Example tautomer_config.yaml:

k: 3
enumerate_tautomer: true
tauto_engine: rdkit
pKaNorm: true
optimizing_engine: ANI2xt
use_gpu: true
[ ]:
# Example: Run Auto3D with tautomer enumeration
# This generates conformers for ALL tautomers, then ranks by energy

drug_with_tautomers = {
    "sulfasalazine": "OC1=CC=C(N=NC2=CC=C(NC3=CC=CC=N3)C=C2)C(=C1)C(=O)O",
    "allopurinol": "O=C1NC=NC2=C1NNC=2",  # Xanthine oxidase inhibitor
    "omeprazole": "COC1=CC2=NC(CS(=O)C3=NC4=CC=CC=C4N3)=NC2=CC1OC",
}

with tempfile.NamedTemporaryFile(mode='w', suffix='.smi', delete=False) as f:
    for name, smi in drug_with_tautomers.items():
        f.write(f"{smi} {name}\n")
    drug_file = f.name

print(f"Drugs with complex tautomerism: {len(drug_with_tautomers)}")
[ ]:
# Run with tautomer enumeration enabled
if __name__ == "__main__":
    config = Auto3DOptions(
        path=drug_file,
        k=3,                          # Top 3 conformers (may include different tautomers)
        enumerate_tautomer=True,      # Enable tautomer enumeration
        tauto_engine="rdkit",         # Use RDKit tautomer engine
        pKaNorm=True,                 # Normalize to dominant protonation state
        optimizing_engine="AIMNET",
        use_gpu=True,
    )

    drug_output = main(config)
    print(f"Output: {drug_output}")

8. Practical Guidelines

For Docking

  1. Generate multiple tautomers if the molecule has tautomerizable groups

  2. Use the dominant protomer at target tissue pH (usually 7.4)

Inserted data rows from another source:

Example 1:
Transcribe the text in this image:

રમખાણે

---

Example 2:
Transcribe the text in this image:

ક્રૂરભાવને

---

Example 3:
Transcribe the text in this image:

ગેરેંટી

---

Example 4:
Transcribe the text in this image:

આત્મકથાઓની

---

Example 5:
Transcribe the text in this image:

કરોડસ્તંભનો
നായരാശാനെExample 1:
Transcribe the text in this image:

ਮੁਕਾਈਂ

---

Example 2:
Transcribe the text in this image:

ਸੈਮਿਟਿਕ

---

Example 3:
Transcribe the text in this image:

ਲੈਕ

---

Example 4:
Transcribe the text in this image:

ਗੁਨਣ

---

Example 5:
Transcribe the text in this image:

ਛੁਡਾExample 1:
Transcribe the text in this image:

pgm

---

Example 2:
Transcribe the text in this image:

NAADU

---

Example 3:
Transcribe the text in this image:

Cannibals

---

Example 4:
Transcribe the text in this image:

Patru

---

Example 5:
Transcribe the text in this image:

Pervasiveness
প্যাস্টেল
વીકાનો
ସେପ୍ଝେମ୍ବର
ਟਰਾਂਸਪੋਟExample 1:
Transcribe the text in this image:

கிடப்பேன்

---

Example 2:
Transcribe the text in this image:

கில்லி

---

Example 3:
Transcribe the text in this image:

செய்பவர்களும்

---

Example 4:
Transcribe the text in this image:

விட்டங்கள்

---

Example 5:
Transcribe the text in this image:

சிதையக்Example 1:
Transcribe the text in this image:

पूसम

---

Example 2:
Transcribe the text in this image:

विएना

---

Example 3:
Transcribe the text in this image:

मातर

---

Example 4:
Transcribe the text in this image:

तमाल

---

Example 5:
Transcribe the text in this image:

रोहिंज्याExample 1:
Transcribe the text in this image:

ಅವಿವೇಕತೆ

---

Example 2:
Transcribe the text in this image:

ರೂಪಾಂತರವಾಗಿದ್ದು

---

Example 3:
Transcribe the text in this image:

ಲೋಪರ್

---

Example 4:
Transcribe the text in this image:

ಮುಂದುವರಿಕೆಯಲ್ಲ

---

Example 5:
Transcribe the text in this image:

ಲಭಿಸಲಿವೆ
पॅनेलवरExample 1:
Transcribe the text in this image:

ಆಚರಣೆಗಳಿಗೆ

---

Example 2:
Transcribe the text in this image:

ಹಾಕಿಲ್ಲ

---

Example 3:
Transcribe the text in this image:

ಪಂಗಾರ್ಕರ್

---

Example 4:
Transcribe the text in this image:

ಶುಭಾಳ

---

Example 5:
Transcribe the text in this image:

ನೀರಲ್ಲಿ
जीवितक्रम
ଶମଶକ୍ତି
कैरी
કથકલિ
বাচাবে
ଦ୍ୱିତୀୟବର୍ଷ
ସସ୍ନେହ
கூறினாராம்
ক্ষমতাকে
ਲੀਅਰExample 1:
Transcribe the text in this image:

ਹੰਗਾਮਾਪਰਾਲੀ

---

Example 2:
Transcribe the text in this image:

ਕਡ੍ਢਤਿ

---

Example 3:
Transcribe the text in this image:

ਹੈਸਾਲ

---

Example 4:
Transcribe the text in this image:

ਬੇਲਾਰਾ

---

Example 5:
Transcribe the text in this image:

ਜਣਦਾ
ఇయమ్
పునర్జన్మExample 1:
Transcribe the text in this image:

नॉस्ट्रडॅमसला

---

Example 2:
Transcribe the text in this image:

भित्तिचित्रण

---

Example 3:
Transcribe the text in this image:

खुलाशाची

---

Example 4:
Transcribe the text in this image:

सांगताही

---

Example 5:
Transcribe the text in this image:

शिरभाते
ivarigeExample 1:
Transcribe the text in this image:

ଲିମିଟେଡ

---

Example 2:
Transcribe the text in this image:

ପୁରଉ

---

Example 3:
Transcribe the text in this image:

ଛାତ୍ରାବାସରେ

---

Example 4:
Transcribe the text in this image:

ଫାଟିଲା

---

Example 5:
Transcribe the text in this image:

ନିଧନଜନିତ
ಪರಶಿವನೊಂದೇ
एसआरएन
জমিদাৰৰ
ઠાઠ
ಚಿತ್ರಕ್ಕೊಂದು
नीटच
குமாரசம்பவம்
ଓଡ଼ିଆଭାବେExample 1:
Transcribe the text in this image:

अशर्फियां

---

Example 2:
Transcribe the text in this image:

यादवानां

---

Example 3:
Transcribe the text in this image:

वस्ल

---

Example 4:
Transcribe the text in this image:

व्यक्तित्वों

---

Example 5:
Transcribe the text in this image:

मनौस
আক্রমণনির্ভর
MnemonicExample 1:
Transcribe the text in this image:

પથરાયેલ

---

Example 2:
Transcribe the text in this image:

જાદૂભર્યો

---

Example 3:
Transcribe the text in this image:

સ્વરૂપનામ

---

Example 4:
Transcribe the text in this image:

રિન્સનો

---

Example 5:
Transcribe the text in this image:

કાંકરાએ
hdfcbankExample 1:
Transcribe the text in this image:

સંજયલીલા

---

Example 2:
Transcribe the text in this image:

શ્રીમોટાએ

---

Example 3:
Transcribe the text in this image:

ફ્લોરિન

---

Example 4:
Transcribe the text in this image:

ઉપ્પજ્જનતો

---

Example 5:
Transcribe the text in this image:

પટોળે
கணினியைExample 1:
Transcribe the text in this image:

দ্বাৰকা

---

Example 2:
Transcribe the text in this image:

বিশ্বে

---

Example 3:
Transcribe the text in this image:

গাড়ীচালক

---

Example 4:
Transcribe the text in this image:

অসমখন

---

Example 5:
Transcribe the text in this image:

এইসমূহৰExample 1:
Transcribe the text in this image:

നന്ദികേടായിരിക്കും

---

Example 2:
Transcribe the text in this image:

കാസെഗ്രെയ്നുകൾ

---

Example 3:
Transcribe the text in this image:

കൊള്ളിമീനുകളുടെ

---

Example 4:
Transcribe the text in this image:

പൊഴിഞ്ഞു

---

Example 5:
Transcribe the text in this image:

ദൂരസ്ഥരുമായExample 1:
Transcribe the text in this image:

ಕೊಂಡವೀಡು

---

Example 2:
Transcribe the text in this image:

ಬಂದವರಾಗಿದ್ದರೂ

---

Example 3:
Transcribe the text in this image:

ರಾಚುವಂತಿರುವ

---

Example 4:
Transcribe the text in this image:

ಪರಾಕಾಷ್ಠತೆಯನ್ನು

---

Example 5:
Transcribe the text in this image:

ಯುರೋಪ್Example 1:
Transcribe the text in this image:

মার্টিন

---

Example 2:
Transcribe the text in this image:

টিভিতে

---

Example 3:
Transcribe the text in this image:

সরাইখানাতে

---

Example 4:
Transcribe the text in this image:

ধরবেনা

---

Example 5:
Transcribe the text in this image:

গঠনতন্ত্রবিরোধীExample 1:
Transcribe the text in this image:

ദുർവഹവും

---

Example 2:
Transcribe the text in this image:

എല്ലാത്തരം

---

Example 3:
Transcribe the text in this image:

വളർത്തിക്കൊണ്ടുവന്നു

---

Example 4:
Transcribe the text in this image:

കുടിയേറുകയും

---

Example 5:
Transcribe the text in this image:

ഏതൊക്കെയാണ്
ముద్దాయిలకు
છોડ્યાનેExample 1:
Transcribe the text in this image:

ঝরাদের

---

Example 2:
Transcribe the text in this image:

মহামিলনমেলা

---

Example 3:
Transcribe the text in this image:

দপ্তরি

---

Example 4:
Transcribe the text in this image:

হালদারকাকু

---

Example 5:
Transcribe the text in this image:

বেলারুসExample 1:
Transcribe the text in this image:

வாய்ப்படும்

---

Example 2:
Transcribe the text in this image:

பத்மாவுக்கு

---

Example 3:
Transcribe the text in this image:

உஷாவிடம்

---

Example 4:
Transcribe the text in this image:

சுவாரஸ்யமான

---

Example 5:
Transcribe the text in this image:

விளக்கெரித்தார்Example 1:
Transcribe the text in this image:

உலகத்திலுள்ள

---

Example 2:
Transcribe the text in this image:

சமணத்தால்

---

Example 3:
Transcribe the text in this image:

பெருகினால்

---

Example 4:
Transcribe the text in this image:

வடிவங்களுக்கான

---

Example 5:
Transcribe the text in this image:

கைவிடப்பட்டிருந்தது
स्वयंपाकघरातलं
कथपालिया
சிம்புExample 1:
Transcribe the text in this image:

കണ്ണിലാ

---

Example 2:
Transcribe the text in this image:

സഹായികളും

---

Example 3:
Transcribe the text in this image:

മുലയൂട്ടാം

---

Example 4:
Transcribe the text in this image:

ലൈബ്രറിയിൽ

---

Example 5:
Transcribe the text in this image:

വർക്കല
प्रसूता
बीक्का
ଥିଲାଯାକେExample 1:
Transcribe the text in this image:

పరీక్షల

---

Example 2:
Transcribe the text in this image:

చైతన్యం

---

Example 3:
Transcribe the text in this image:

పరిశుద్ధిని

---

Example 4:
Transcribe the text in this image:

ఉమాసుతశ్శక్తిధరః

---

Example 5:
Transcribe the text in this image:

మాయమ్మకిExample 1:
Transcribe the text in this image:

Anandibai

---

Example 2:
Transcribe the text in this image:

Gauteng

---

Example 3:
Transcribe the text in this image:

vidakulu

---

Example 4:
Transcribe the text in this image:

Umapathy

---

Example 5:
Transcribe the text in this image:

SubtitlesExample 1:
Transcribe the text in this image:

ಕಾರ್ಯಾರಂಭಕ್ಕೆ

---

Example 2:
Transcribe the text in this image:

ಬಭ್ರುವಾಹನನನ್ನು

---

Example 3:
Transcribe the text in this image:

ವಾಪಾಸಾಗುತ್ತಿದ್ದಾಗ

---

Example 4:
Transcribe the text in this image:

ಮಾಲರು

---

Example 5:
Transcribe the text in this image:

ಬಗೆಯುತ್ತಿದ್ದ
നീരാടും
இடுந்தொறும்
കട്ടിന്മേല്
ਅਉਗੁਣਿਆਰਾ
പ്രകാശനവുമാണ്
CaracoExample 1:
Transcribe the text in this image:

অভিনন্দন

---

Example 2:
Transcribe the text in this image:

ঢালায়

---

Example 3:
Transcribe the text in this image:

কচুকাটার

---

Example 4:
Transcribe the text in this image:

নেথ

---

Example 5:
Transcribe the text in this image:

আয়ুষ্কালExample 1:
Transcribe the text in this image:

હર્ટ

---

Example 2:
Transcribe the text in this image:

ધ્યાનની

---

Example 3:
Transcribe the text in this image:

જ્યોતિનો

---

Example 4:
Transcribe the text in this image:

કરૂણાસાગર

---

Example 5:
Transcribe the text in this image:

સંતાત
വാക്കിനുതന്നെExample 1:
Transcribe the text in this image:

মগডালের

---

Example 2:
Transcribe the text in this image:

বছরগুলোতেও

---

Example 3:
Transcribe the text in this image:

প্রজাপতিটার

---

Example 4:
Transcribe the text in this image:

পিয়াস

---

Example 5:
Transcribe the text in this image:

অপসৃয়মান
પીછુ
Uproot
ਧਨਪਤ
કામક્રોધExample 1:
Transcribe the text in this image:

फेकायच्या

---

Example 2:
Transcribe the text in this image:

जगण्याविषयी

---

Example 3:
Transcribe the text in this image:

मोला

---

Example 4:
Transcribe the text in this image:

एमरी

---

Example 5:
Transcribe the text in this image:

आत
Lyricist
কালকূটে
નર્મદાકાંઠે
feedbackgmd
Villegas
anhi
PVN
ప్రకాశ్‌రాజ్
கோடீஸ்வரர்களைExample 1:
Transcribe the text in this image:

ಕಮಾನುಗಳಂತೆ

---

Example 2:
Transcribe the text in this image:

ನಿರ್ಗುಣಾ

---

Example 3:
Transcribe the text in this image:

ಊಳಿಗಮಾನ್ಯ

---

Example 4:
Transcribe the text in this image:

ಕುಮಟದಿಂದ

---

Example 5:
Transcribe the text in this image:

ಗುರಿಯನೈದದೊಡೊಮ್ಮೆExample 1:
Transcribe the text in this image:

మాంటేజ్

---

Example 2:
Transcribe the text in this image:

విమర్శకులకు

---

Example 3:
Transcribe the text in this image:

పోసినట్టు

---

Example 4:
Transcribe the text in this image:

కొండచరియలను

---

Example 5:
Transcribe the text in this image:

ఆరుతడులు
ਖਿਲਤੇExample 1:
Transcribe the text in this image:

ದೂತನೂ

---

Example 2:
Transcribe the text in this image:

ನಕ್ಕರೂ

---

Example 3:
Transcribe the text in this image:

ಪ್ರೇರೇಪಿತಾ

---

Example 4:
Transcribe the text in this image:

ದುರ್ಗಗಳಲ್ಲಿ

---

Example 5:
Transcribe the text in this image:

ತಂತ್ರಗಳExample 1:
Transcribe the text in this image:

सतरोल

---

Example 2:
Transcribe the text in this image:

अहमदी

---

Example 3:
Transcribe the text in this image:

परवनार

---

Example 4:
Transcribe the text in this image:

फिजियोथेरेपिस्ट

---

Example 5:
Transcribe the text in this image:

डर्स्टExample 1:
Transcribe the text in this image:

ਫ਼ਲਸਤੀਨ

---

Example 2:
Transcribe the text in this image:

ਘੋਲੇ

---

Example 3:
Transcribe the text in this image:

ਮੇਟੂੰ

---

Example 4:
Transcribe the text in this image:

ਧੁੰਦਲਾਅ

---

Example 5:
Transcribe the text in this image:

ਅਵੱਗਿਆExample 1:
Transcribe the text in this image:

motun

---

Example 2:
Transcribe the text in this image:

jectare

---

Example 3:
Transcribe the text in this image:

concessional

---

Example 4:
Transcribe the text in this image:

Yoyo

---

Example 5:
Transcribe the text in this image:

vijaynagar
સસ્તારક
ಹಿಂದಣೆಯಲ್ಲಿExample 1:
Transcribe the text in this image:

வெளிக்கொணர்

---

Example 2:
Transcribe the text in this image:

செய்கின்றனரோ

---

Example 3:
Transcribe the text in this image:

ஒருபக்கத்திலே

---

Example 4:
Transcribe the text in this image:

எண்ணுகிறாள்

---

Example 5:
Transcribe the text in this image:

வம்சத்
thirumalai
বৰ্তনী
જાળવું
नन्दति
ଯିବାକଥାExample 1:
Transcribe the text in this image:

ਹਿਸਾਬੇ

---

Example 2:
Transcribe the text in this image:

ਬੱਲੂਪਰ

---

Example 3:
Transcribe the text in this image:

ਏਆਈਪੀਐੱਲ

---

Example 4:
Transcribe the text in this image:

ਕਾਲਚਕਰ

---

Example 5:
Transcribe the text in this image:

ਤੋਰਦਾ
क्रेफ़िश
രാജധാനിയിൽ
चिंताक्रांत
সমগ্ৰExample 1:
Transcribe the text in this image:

  3. Consider both forms for ambiguous cases (e.g., imidazole pKa ~7)

For QSAR/ML

  1. Use canonical tautomer for consistency

  2. Consider tautomeric preference as a descriptor

  3. Be aware that training data may have inconsistent tautomers

For Thermodynamics

  1. Calculate ΔG for each tautomer/protomer

  2. Use Boltzmann averaging for ensemble properties

  3. Account for pH in free energy calculations

[ ]:
# Cleanup
import os
for f in [taut_file, glycine_file, drug_file]:
    if f in dir() and os.path.exists(f):
        os.unlink(f)

Summary

This tutorial covered:

  1. Tautomerism fundamentals - keto-enol, lactam-lactim, amino-imino

  2. Tautomer enumeration - using RDKit and Auto3D

  3. Energy-based ranking - identifying the dominant tautomer

  4. Protonation states - pH-dependent ionization

  5. Complex cases - histidine, drugs with multiple ionizable groups

Key takeaway: Always consider tautomers and protonation states when preparing molecules for computational chemistry.